---- Data in this exercise
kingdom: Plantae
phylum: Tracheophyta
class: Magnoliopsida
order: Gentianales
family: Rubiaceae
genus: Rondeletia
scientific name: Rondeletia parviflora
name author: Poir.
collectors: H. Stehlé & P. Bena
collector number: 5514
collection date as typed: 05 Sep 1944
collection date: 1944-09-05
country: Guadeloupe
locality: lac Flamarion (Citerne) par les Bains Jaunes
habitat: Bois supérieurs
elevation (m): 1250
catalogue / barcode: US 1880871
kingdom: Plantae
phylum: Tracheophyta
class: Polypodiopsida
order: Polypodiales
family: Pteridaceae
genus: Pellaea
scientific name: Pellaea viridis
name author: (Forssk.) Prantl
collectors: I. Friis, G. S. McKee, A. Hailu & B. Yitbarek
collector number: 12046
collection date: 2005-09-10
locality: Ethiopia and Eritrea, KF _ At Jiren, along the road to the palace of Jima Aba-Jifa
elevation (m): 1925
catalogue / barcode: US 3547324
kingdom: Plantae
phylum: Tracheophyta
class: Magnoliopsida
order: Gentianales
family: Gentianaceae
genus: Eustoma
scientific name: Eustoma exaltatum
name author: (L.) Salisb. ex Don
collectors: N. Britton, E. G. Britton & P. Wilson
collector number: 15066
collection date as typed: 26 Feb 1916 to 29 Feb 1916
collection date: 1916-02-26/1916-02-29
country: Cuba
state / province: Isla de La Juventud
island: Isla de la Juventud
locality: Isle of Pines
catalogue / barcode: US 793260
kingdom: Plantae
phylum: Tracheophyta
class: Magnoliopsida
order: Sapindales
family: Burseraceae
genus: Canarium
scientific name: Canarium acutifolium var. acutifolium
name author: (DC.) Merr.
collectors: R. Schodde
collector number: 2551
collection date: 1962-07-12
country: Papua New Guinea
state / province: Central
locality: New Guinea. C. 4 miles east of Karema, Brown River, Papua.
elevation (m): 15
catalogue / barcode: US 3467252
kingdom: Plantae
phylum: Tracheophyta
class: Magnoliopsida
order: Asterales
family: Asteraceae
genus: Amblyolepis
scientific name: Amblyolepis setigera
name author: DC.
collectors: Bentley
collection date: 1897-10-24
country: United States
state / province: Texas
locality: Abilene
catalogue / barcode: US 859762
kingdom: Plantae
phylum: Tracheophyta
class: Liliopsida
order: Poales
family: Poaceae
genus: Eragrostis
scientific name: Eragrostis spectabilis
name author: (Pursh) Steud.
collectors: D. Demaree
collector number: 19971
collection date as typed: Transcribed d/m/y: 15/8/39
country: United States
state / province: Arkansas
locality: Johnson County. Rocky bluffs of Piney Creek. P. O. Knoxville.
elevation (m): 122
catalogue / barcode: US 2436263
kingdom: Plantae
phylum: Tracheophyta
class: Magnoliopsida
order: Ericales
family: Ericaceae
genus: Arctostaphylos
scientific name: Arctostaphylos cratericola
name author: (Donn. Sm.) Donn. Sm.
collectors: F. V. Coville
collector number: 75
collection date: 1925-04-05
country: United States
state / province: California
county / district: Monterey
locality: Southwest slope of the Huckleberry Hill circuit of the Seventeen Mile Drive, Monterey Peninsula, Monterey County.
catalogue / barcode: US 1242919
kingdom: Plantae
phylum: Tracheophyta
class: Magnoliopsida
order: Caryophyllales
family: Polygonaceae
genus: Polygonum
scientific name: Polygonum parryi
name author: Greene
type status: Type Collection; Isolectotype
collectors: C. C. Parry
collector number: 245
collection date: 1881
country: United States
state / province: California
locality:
--------
[Set exercise] How many lines in the records above contain the string "barcode"? Case counts. Reply with the number alone.

[Answer to the problem] 7